COMMENTS:
No -- look, don't touch.
Oh, so THAT'S why I get in trouble... :)
Yes, and too much of many of the cheerleader routines these days have sexual undertones. But then I can remember a time when having more than two boy/girl friends in six months was enough to make you look like the town slut/sleazebag. Call me old fashioned.. but I think we ultimately reap what we sow.
The two topics are unrelated. It is not the fault of the victim ... ever. No matter how she dresses. No matter what she's done with her life to that point. Implying that a woman is someohow 'asking for it' by the way she dresses shifts the responsibility of the violent act from the perpetrator. Are we, then, animals, too weak to deal with any lustful urges we may experience?

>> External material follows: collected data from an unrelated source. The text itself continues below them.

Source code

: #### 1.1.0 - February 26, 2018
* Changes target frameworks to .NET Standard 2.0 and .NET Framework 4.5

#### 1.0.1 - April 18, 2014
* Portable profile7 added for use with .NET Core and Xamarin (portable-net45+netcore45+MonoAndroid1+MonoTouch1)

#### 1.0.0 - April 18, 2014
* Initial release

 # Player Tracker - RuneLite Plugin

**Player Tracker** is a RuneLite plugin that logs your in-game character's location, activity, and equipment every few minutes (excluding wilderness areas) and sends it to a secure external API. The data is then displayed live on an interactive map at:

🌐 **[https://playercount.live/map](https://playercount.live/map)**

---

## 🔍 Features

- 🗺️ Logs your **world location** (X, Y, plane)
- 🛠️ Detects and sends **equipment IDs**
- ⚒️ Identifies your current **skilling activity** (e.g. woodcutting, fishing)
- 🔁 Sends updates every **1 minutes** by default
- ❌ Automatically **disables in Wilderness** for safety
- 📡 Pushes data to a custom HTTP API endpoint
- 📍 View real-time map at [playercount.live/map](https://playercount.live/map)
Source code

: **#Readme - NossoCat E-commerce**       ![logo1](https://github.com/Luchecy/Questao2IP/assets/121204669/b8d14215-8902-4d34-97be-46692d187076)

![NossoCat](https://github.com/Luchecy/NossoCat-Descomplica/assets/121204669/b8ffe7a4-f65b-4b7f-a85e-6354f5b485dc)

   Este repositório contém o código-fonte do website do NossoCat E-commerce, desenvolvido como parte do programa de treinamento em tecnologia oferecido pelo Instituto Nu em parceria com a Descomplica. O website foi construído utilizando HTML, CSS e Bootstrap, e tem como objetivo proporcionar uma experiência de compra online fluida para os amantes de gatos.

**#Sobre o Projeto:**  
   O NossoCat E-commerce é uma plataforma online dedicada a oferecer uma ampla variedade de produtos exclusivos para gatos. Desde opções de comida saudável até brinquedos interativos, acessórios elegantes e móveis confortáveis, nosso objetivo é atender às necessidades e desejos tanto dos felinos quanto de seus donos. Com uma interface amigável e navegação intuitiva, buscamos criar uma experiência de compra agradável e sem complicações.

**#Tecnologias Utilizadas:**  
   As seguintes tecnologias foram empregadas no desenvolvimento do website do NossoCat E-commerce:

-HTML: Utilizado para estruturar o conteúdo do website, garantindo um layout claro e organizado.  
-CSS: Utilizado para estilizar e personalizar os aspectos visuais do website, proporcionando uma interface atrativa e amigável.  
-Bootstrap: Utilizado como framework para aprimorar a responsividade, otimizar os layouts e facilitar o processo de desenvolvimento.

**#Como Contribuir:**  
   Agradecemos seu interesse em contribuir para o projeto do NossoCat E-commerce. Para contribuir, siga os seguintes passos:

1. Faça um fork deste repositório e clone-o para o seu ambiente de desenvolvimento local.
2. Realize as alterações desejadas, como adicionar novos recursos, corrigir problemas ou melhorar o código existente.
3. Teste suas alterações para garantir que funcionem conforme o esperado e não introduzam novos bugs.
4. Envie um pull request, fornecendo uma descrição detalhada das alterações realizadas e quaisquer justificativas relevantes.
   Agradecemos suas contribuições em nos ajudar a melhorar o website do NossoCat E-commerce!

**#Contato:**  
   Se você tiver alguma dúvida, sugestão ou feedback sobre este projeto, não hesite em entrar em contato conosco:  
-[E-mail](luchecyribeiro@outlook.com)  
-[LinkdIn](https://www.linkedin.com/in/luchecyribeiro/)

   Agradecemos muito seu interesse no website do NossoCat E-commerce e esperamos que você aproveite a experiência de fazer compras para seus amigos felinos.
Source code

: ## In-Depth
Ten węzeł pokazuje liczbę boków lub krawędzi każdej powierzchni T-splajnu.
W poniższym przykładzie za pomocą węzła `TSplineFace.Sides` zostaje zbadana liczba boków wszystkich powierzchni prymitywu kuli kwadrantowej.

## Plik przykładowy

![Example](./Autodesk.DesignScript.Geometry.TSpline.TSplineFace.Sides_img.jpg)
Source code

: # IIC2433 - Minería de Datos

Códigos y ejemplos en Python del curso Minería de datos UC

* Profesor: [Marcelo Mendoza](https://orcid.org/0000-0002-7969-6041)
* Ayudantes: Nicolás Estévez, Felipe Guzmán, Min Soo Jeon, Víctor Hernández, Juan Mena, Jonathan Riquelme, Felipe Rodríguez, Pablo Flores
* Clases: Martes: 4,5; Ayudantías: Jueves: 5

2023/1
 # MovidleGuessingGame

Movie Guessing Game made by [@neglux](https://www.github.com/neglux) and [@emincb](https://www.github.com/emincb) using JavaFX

Whether it is appropriate or not is one question. If the appropriateness is specifically tied into its influence on rape, then I say it is completely acceptable and in no way makes the wearer complicit.
I agree with what Cathexis says on the matter, but there is such a thing in my mind as improper advertising. You *don't* wave a gun around in front of a police precinct house. You don't walk into a Klan meeting and yell, "How do! My name is Mohammed Rabinowitz. Where da White girls?" There's an underlying cultural issue that needs to be addressed here.
They're cute.Leave them be. Tease me to death, girl - besides..what's written there is usually some inane crap.
I'm an ass man, so I like them. I can understand how people can view them as inappropriate, but dammit, I'm a bachelor, I'm in college, and I like round juicy asses. And if girls want to have writing on their asses to encourage me to look at said asses, I will do just that.